Memories of her own fears when she was no older than Stevie rushed over her. She'd been terrified to be in her own chamber without her nurse—even during the day. It was so vast and dark and frequently cold—a testament to her grandmother's thriftiness. Yet she'd never told anyone of her fright. She had merely huddled in a corner and cried. Like Stevie.
Her child's suffering was like a raw wound in her heart. “Oh, my love, I'm so grievously sorry. I didn't realize . . .” She gathered him closer to her, the tears now running freely down her cheeks. “I give you my word, you'll never be left alone again.”
She scooped him up in her arms and carried him downstairs to the drawing room. There, she sat beside the fire and settled him on her lap as she began to read him a children's book.
Soon Stevie was giggling over the talking animals in the book, and there was no sign of the tears that had so recently ravaged him. As they sat reading, a hazy sun broke through the clouds.
“Go get your coat on, sweetheart,” Carlotta said to him, swatting at his bottom. “I'm taking you to the Pump Room.” Her stomach dropped perceptibly as she thought of the icy reception she was sure to get there.
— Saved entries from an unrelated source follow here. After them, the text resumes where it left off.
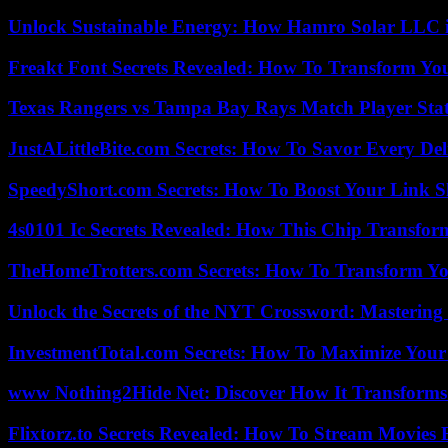
Unlock Sustainable Energy: How Hamro Solar LLC i
Freakt Font Secrets Revealed: How To Transform You
Texas Rangers vs Tampa Bay Rays Match Player Sta
JustALittleBite.com Secrets: How To Savor Every De
SpeedyShort.com Secrets: How To Boost Your Link Sh
4s0101 Ic Secrets Revealed: How This Chip Transform
TheHomeTrotters.com Secrets: How To Transform Yo
Unlock the Secrets of the NYT Crossword: Mastering
InvestmentTotal.com Secrets: How To Maximize Your
www Nothing2Hide Net: Discover How It Transforms
Flixtorz.to Secrets Revealed: How To Stream Movies E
But as long as Lord Rutledge wasn't around to see her shame, she could suffer it. Stevie had always expressed an interest in drinking the miraculous water there, and she would devote this day to making her son happy, to making him forget his distress.
&nbs
p; Once he was at the Pump Room, though, the water did not hold as much interest as the orchestra which played on a balcony high above the lofty chamber. Stevie craned his little neck to watch them. Carlotta soon realized the lad had never before seen musical instruments being played.
“You'll strain your neck,” she cautioned, taking his hand and moving forward. “You must be a gentleman and escort your Mama around the room. It's what one does when one comes to the Pump Room.”
Stevie wrinkled his brow as he concentrated on being a gentleman. He took long strides as he clutched his mother's hand.
“I believe all the ladies in the room will be jealous of me,” she said with mirth, “for I most undoubtedly have the most handsome escort of all.”
He was unable to the hide the smile which slid across his face, though he tried to act like a grown-up man. “Wemembah when Lord Wutledge said he mistook me for a short man?” He giggled.
Carlotta burst out laughing. The earl was so very good with children.
“I've missed his lordship,” Stevie said solemnly.
Her thoughts exactly. “I have too, darling, but he has a big estate that demands his attention, too. We can't have him all the time.”
“I wish you'd marry him so we could always be with him.”
The smile vanished from her face. As highly as she regarded the earl, she had not once considered herself suitable to be his countess. A conquest of such grand proportions had never even crossed her mind. Yet the very thought of it set her insides trembling.
Not only was he not married, he had also remarked frequently on her beauty. And how could she forget that he had spread his protective cloak around her, smothering her in his care? Yet she had not once considered him a suitor.
Her heart drummed. It was because she was so ruined. She was not fit to even give thought to such a misalliance. The earl deserved far better.
And of course, Lord Rutledge's only interest in her was as the wife of Stephen Ennis and the mother of the fallen captain's young son. That was all.